Pose landmark coordinates:
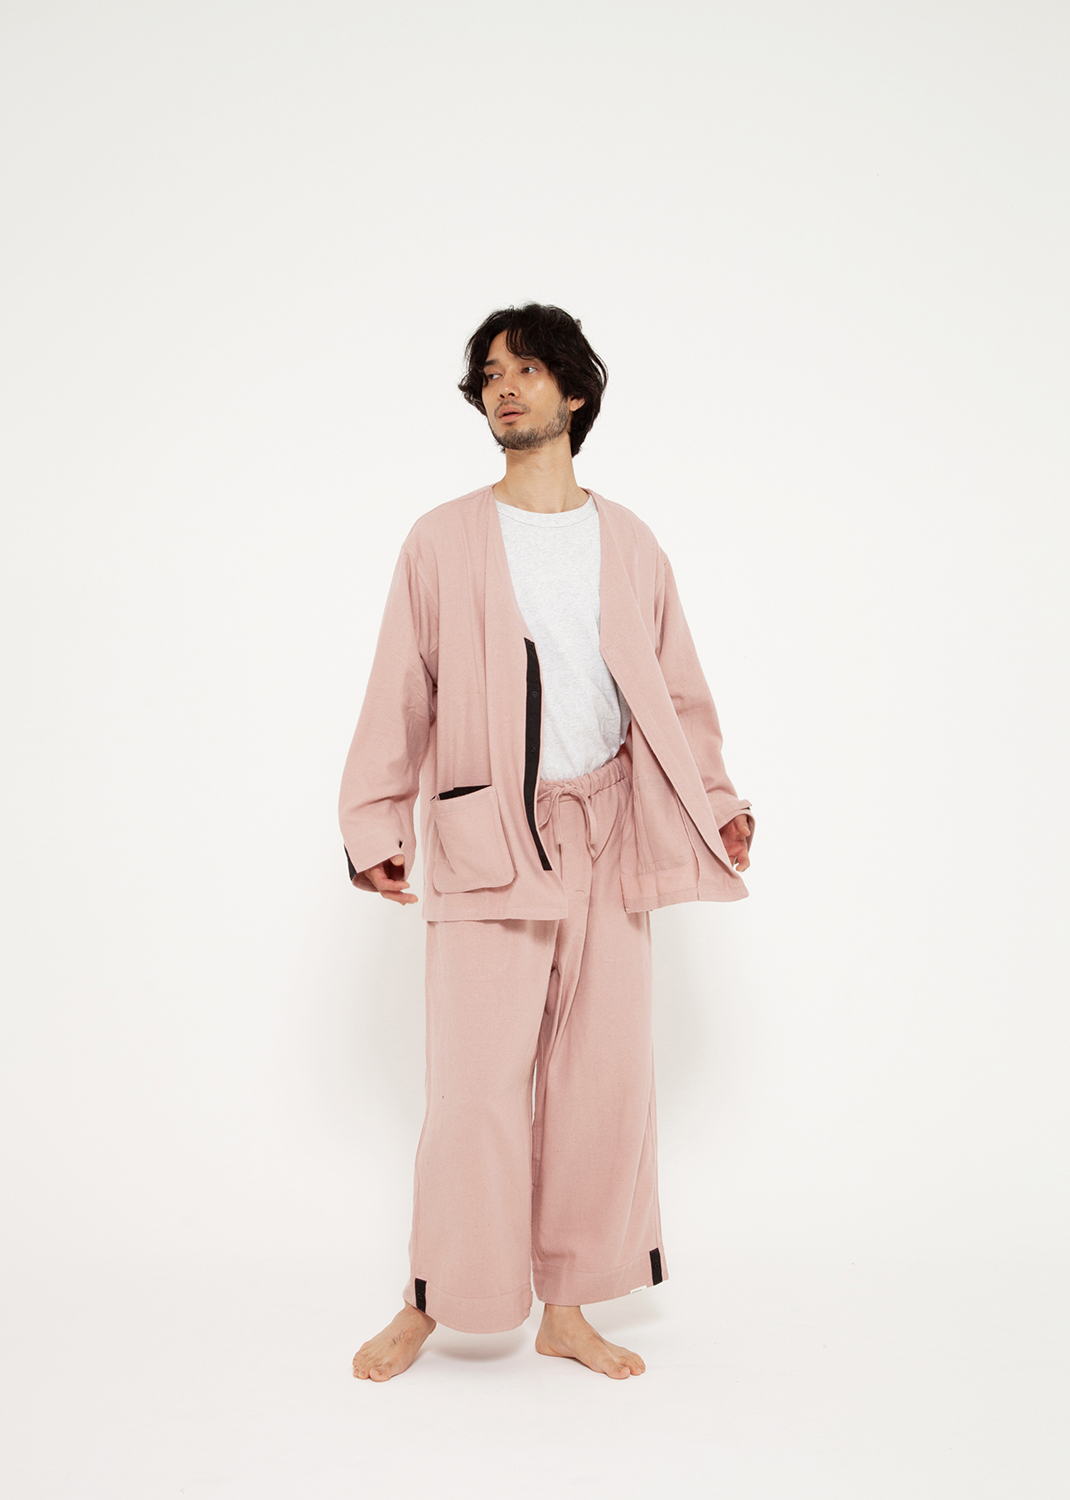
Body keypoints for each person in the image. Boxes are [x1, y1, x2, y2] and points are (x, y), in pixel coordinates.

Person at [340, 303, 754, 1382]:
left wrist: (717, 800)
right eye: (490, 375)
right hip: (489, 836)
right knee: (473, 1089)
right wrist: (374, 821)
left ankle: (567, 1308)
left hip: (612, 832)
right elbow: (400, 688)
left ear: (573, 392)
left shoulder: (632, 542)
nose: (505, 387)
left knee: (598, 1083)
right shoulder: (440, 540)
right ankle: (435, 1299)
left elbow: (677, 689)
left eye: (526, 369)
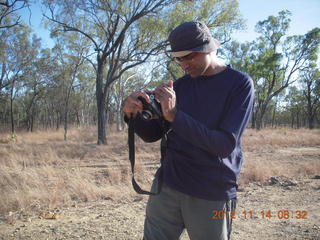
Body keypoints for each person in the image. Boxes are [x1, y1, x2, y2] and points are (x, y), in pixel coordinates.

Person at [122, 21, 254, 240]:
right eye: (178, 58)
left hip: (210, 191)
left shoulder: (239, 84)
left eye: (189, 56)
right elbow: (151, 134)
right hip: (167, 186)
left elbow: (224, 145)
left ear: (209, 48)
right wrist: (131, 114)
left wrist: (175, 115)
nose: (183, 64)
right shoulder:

§ Work task: Take the line containing "left elbow: (224, 145)" as the start and the last line of the data as the end, and reproduce that range exactly.

§ Reply to the task:
left elbow: (224, 145)
left ear: (209, 48)
right wrist: (131, 114)
left wrist: (175, 115)
nose: (183, 64)
right shoulder:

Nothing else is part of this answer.